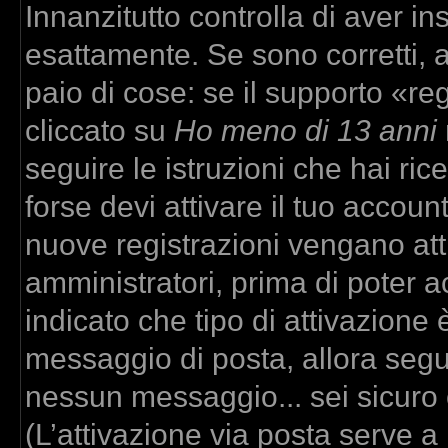
Innanzitutto controlla di aver 
esattamente. Se sono corretti,
paio di cose: se il supporto «re
cliccato su
Ho meno di 13 anni
seguire le istruzioni che hai ric
forse devi attivare il tuo accou
nuove registrazioni vengano atti
amministratori, prima di poter ac
indicato che tipo di attivazione è
messaggio di posta, allora segui
nessun messaggio... sei sicuro c
(L’attivazione via posta serve a r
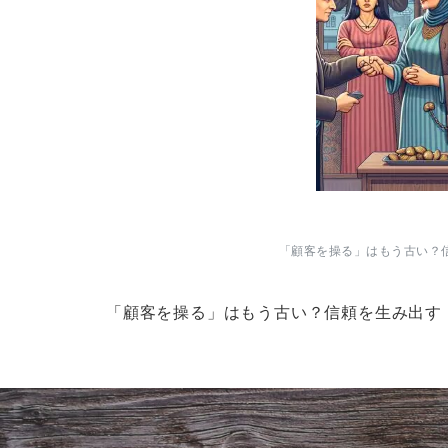
「顧客を操る」はもう古い？
「顧客を操る」はもう古い？信頼を生み出す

==========

Exercise aim:
Recast the lines above as a Markdown table with two columns, Row and Line. Number each row, leave out blank lines, and omit the pictures.

Task answer:
| Row | Line |
|---|---|
| 1 | Innanzitutto controlla di aver  |
| 2 | esattamente. Se sono corretti, |
| 3 | paio di cose: se il supporto «re |
| 4 | cliccato su |
| 5 | Ho meno di 13 anni |
| 6 | seguire le istruzioni che hai ric |
| 7 | forse devi attivare il tuo accou |
| 8 | nuove registrazioni vengano atti |
| 9 | amministratori, prima di poter ac |
| 10 | indicato che tipo di attivazione è |
| 11 | messaggio di posta, allora segui |
| 12 | nessun messaggio... sei sicuro c |
| 13 | (L’attivazione via posta serve a r |
| 14 | 「顧客を操る」はもう古い？ |
| 15 | 「顧客を操る」はもう古い？信頼を生み出す |